Bediüzzaman, empatinin mahiyetini ve İslâm literatüründeki yerini şöyle anlatır: "Kardeşlerinizin meziyetlerini şahıslarınızda ve faziletlerini kendinizde tasavvur edip, onların şerefleriyle şâkirâne iftihar etmektir. Bu, fenâ fi'l-ihvân suretinde güzel bir düsturdur. Kardeşler arasında buna tefânî denilir. Yani, birbirinde fâni olmaktır. Yani, kendi hissiyat-ı nefsaniyesini [nefsi hisleri, çıkarları] unutup, kardeşlerinin meziyetleri ve hissiyatıyla fikren yaşamaktır.

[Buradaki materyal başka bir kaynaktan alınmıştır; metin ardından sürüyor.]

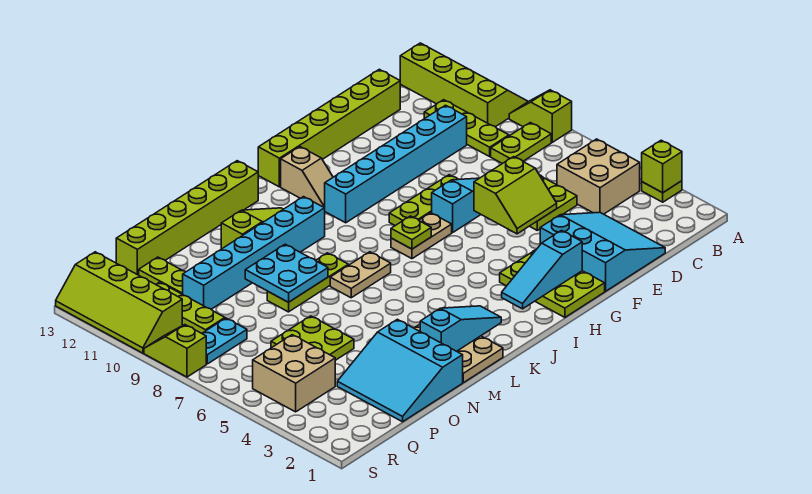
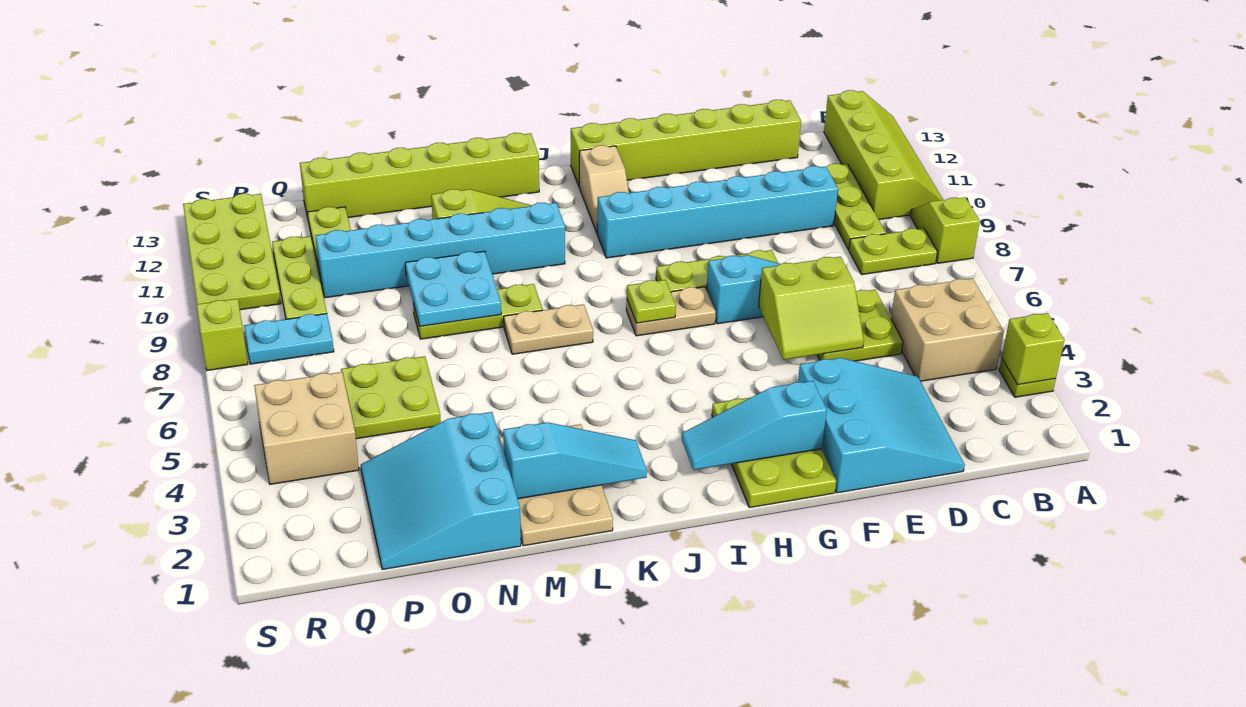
lime slope R10:S13 level 1 top R -> lime plate R10:S13 level 1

"Zaten mesleğimizin esası uhuvvettir [kardeşliktir]. Peder ile evlât, şeyh ile mürid arasındaki vasıta değildir. Belki hakikî kardeşlik vasıtalarıdır. Mesleğimiz halîliye olduğu için, meşrebimiz hıllettir. Hıllet ise, en yakın dost ve en fedakâr arkadaş ve en güzel takdir edici yoldaş ve en civanmert kardeş olmak iktiza eder. Bu hılletin üssü'l-esası, samimî ihlâstır." (Lem'alar, s. 166.)
Sık sık duyarız:
"Ruhum sana fedâ olsun!"
"Rûhun senin olsun, bana şu tesbihini, kalemini hediye eder misin?"
Hemen hediye ununu seriverir üstüne:
"Bu bana hediye!"
Veya hâtıra ununu serer:
"Yok, imkânsız, veremem, bu filâncanın hediyesidir!"
Peki insan ruhunu yolda mı bulmuş, en büyük İlâhî hediye değil mi? Bir küçük "şeyi" fedâ edemeyenin, ruhunu feda etmekten bahsetmesi tuhaf değil mi? İnsanoğlunun böyle garip çelişkileri vardır işte. Aslında ruhumuz ve vücudumuz bize emanet. Yani bizim mülkümüz değil. Öyleyse emanet edenin rızası ve istekleri doğrultusunda kullanmak gerekir.